4. What is your current threshold for nurturing, your patience level, and your own level of exhaustion. I say “current” because where you are right now may not necessarily be where you want to admit you are. You may picture yourself as a mom that doesn’t get frazzled, a mom who is never tired no matter what motherhood throws your way. You may see yourself as super patient, nurturing and compassionate, calm cool and collected. But sleep issues can mask all that and make you resentful and angry toward your little night owl before you even realize what’s happening. Even though it’s hard to admit it, deep down you know that this sleep stuff is making you crazy, and if you look into the future you know that if this goes on another week, maybe two weeks, you’ll be a complete mess. Recognizing this is important because whatever sleep method you choose to solve your child’s current issues needs to work fast! You need something that is dependable and shows quick progress so that you can be the parent you want to be. On the other end of the spectrum, you may still feel very patient and willing to spend the man hours it will take to make changes gradually. Being aware of your own emotional state can be the determining factor in what sleep solution will help your child the most.

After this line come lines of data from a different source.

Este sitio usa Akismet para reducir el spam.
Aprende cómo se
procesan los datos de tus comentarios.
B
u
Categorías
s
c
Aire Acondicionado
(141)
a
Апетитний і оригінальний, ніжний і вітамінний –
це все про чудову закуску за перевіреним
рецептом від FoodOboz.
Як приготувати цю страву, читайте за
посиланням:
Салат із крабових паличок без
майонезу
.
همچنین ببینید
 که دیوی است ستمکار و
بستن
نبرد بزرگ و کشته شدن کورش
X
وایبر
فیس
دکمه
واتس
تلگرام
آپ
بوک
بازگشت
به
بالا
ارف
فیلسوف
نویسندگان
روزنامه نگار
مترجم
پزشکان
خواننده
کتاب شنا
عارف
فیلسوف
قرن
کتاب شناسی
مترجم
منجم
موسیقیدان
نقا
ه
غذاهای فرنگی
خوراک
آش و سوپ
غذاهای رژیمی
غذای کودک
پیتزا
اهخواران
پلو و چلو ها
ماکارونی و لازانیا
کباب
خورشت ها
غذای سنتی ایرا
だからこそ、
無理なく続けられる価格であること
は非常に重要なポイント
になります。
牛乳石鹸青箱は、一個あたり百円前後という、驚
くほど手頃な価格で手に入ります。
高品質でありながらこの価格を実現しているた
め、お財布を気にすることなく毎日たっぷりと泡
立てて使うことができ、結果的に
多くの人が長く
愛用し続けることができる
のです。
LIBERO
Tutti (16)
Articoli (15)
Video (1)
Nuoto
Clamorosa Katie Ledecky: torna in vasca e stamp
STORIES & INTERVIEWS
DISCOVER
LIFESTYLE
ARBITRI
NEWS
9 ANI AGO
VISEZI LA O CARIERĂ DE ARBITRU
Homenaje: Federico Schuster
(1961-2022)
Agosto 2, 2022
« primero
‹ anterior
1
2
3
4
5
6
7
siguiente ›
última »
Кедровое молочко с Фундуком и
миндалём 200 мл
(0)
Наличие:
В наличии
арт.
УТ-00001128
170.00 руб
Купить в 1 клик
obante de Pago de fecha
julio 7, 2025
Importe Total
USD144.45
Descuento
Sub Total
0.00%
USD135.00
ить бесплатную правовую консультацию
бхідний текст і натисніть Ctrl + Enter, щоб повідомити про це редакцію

5. Choose something that you can realistically stick with. If you want something to work, you have to be committed to it until the end, right? Nothing in life that’s difficult would ever be accomplished without someone involved who stays the course and doesn’t give up. But let’s be honest here. Some people just aren’t cut out for some things, and some people just aren’t cut out for some sleep training methods! I’ve worked with families who come to me wanting the most gentle method to teach their child to sleep well. So we start out the 2-week consult not letting the child cry for even a minute without the parents picking them up. This type of sleep training takes a lot of consistency, teamwork and an extreme amount of patience. 9 times out of ten the parents end up begging me to ditch the gentle method and guide them through a faster, less time intensive approach. Do I even need to point out that by choosing a method that was idealistic instead of realistic they cost their child a week or more of restorative healthy sleep?!?!
After you’ve looked at every angle, choose a method and then stay the course, no matter how hard it may be. Don’t try it one night and give up if it doesn’t “work” immediately. It didn’t take just one night for your child’s sleep issues to get where they are, and it won’t take one night or one magic strategy to make healthy sleep become a reality, so don’t give up too soon!
Give it a good solid week (at least) of using your method of choice before you throw in the towel. Be consistent and confident in your decision for every sleep period and chances are your discipline will pay off!